In line with the above assessment, the CNB Bank Board has decided to set the countercyclical capital buffer rate at 1.25%. The CNB stands ready to increase the CCyB rate further in the event of continued rapid credit growth, increasing risks connected with property purchase financing, a strengthening of other cyclical sources of systemic risk and a rise in the vulnerability of the banking sector.
This Provision shall take effect on 18 December 2017.
Financial Stability Department
This Provision of a General Nature was published on 18 December 2017.
1 In accordance with ESRB Recommendation 2014/1 (Recommendation of the European Systemic Risk Board of 18 June 2014 on guidance for setting countercyclical buffer rates), total credit means the value of all loans provided to the private sector (non-financial corporations, households and non-profit institutions serving households) plus the volume of bonds issued by the domestic private sector. The time series of 1995 Q1–2017 Q2 and the Hodrick-Prescott filter with a smoothing parameter (λ) of 400,000 are used to calculate the long-term trend of the credit-to-GDP ratio.
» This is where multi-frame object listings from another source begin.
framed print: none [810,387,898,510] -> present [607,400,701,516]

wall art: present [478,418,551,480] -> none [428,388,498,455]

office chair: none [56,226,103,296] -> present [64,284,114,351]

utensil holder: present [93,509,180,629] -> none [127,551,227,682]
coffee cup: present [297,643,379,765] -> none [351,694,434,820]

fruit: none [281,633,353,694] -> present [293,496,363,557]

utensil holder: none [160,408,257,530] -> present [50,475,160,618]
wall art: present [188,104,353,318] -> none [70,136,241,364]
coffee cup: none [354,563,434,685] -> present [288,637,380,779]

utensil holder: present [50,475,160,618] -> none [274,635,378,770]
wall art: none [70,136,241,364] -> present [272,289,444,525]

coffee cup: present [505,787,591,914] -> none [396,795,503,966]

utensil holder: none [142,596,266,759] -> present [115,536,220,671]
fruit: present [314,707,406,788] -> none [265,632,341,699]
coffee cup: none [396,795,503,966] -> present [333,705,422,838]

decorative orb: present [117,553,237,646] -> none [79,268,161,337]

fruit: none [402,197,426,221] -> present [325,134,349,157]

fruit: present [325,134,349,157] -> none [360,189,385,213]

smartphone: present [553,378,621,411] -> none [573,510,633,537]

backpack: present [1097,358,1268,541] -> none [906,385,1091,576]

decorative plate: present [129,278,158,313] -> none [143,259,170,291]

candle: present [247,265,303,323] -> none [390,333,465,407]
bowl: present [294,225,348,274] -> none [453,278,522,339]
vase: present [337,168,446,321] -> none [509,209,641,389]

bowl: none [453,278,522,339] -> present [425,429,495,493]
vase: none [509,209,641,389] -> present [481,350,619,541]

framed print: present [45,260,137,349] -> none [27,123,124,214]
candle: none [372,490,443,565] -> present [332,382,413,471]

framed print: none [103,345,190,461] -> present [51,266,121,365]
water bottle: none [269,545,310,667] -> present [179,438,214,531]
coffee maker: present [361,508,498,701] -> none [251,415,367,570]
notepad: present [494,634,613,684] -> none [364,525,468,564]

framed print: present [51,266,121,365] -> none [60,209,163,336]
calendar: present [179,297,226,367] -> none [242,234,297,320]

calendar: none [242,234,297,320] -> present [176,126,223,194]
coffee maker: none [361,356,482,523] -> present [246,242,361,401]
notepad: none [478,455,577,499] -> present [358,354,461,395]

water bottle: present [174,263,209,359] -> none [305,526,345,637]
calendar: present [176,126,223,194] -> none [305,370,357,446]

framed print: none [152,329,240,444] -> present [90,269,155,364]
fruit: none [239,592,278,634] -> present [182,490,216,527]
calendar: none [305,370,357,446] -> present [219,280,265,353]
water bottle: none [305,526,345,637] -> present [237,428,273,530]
2 The additional gap – the expansionary credit gap – is calculated as the difference between the current ratio of bank loans to gross value added of the private non-financial sector and the minimum level of this ratio achieved in the past eight quarters.
3 The detailed approach of the Czech National Bank is presented in the thematic article Hájek J., Frait J. and Plašil M. (2017): The Countercyclical Capital Buffer in the Czech Republic, Financial Stability Report 2016/2017.
4 The annual growth rates of bank loans provided to households for house purchase and consumer credit were 9.3% and 4.0% respectively in September 2017. Loans to non-financial corporations increased by 4.4% year on year in September 2017.